Il est conseillé de prendre des photos des dégâts pour appuyer la demande auprès de la DDT. Le droit à l’erreur permet de modifier un dossier PAC jusqu’au 20 septembre.

 

Pourquoi notifier ses dégâts sur l’application « Signaler dégâts faune sauvage » ?

La géolocalisation pour objectiver les dégâts de gibier 

Mise en service par le réseau des chambres d’agriculture, l’application gratuite « Signaler dégâts faune sauvage » permet de géolocaliser la parcelle où ont été constatés les dégâts et de les objectiver en transmettant des photos. Un simulateur intégré permet également de simuler le montant des indemnités possibles sur la base des barèmes départementaux. Mais attention, cet outil n’a pas valeur de déclaration.

Une historisation des dégâts de gibier pour enrichir les recherches 

Les données récoltées au niveau départemental sont ensuite centralisées au niveau national par Chambres d’agriculture France, qui établit une jonction avec les différents instituts de recherches et ministères concernés. Les signalements permettent ainsi d’enrichir une base de données scientifique relative à la pression de la faune sauvage sur les cultures et les élevages et servent de base aux différentes mesures à mettre en place pour en minimiser l’impact.
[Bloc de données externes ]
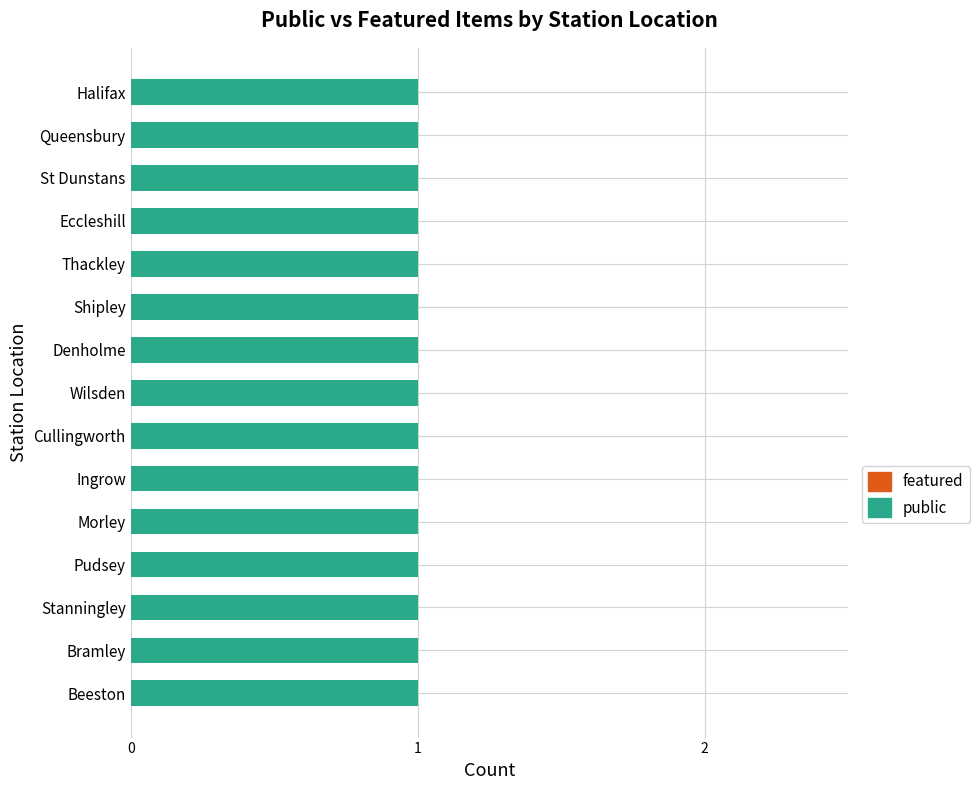

Which category has the highest value across all series?

Beeston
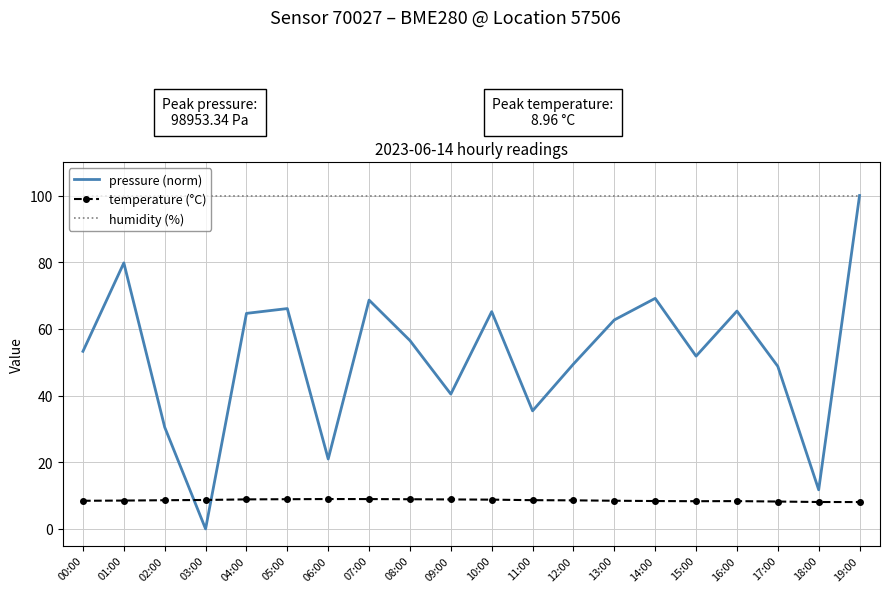

Which series has the largest total across all categories?

humidity (%)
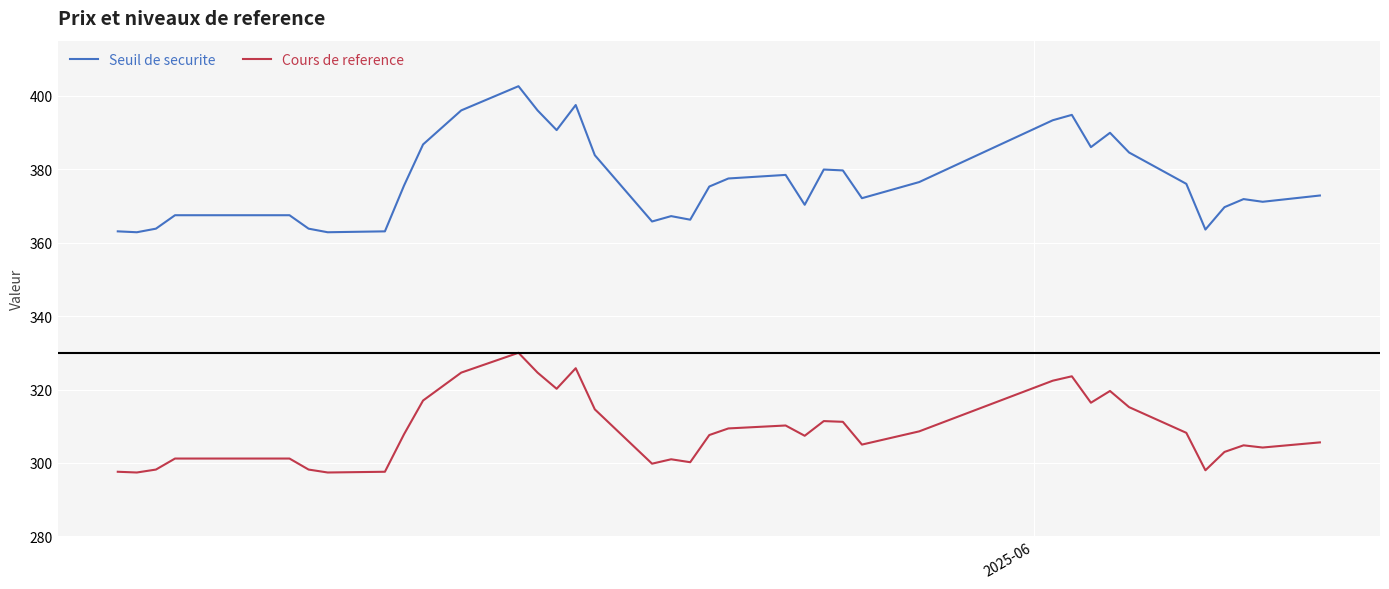

How many lines are shown in the chart?

2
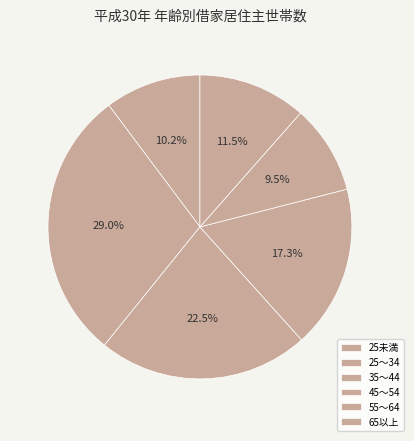

To the nearest percent, what is the difference between the largest and smallest slice percentages?

19%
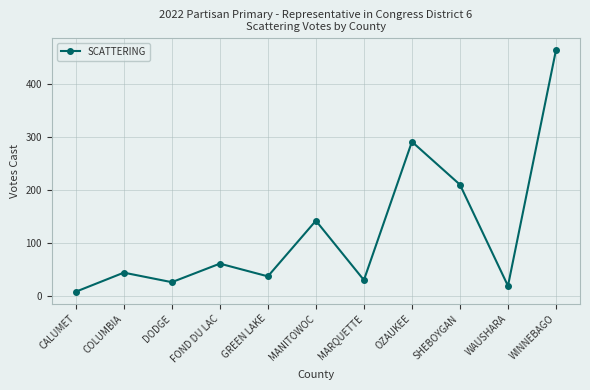

What is the change in value from OZAUKEE to WAUSHARA?

-272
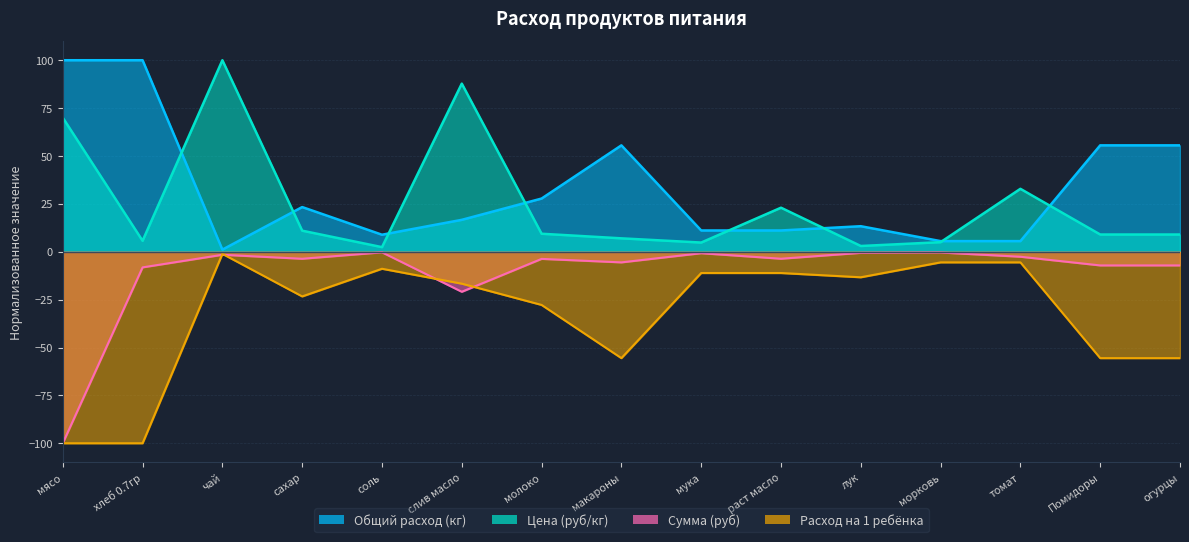

List the series in order of their peak value, lowest first.

Расход на 1 ребёнка, Сумма (руб), Общий расход (кг), Цена (руб/кг)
Ces signalements concernent toute la faune sauvage, même celle qui sort du champ de l'indemnisation. Ils ont donc leur utilité pour les dégâts provoqués par les corvidés notamment, puisque sans de multiples remontées, il y a un risque de perte de leur classement Esod (espèces susceptibles d’occasionner des dégâts) et donc de diminution des périodes de prélèvements.